» **DESCRIPTION OF THE TASK**: With the material below, print exactly the lines between the line holding "458 56 1.86" and the line holding "221 80 2.19", inclusive. Add nothing else.

(DATASET CONTENT Opens)

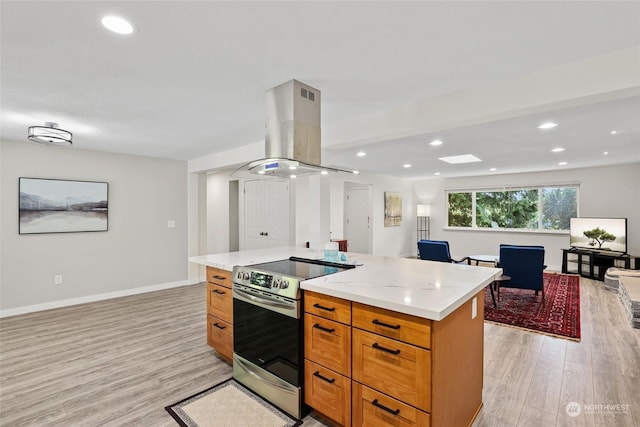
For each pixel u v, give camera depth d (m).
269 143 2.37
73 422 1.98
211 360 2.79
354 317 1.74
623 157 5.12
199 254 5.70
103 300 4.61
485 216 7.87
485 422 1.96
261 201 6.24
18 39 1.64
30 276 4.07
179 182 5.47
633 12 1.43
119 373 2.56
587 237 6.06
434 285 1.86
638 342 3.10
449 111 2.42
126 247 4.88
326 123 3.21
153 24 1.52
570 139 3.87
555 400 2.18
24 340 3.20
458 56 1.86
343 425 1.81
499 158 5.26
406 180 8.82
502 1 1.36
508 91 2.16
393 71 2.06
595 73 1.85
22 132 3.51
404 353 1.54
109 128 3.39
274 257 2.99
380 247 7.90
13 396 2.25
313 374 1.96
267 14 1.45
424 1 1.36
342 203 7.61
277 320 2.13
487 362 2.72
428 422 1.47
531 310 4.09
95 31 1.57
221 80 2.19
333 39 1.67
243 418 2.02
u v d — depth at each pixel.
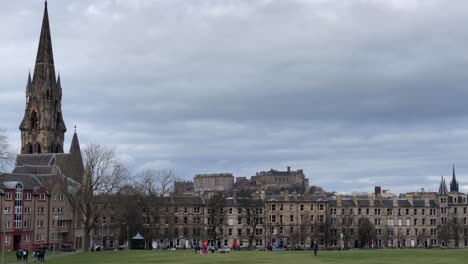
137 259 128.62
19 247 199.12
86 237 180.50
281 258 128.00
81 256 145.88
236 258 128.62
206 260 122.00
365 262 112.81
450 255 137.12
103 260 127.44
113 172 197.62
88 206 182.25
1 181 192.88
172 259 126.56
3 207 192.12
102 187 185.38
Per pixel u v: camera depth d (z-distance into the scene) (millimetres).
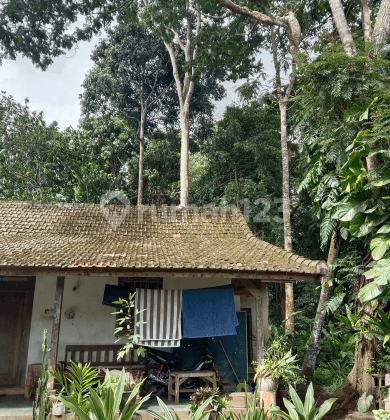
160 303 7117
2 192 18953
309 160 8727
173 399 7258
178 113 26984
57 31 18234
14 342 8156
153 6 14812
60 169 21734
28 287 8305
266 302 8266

(DATASET CONTENT Closes)
(DATASET CONTENT Opens)

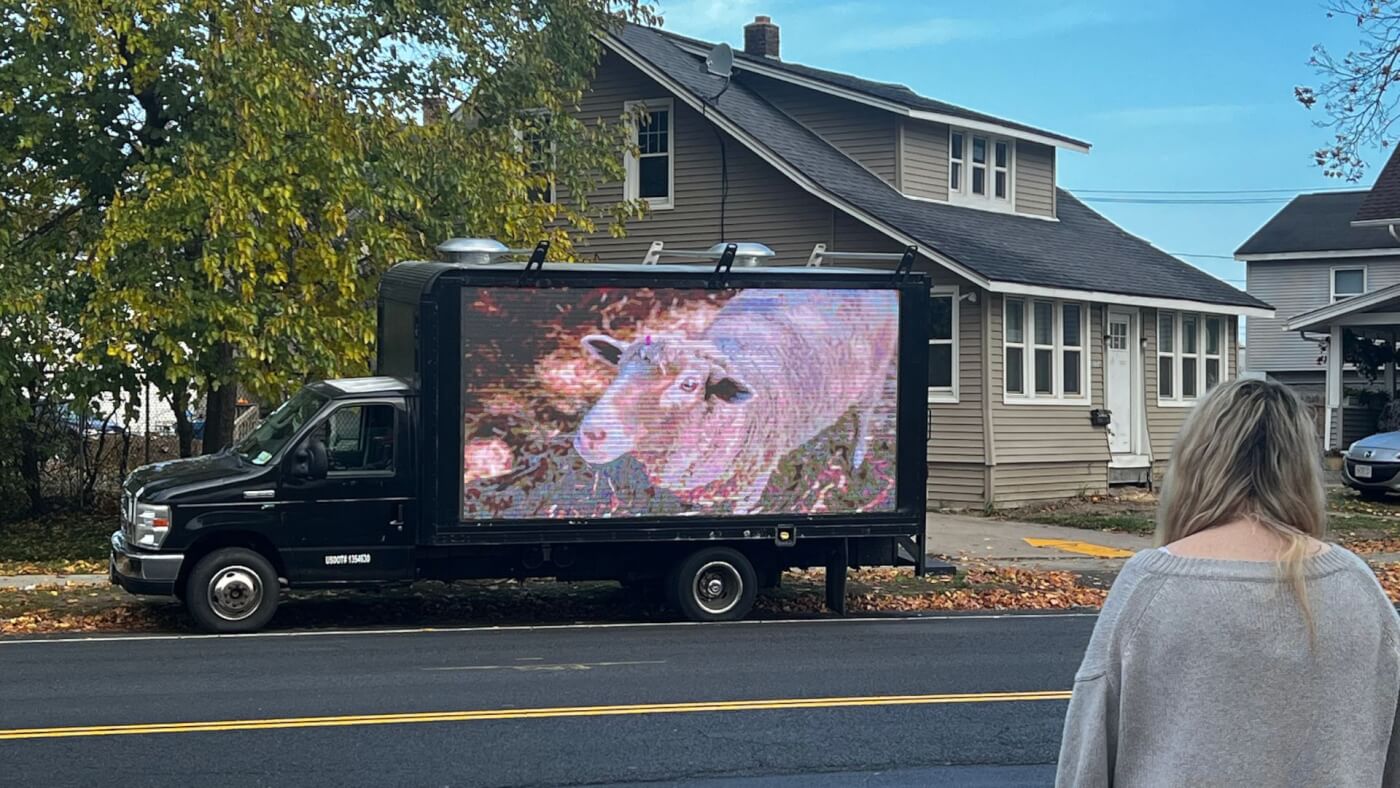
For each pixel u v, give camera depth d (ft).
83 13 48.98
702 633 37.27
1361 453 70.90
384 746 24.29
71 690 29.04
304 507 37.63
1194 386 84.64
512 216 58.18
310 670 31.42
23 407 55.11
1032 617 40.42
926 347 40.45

(DATASET CONTENT Closes)

» **WRITTEN ANSWER**:
458 56 1.86
343 425 1.81
499 158 5.26
406 180 8.82
502 1 1.36
508 91 2.16
393 71 2.06
595 73 1.85
22 132 3.51
404 353 1.54
109 128 3.39
274 257 2.99
380 247 7.90
13 396 2.25
313 374 1.96
267 14 1.45
424 1 1.36
342 203 7.61
277 320 2.13
487 362 2.72
428 422 1.47
531 310 4.09
95 31 1.57
221 80 2.19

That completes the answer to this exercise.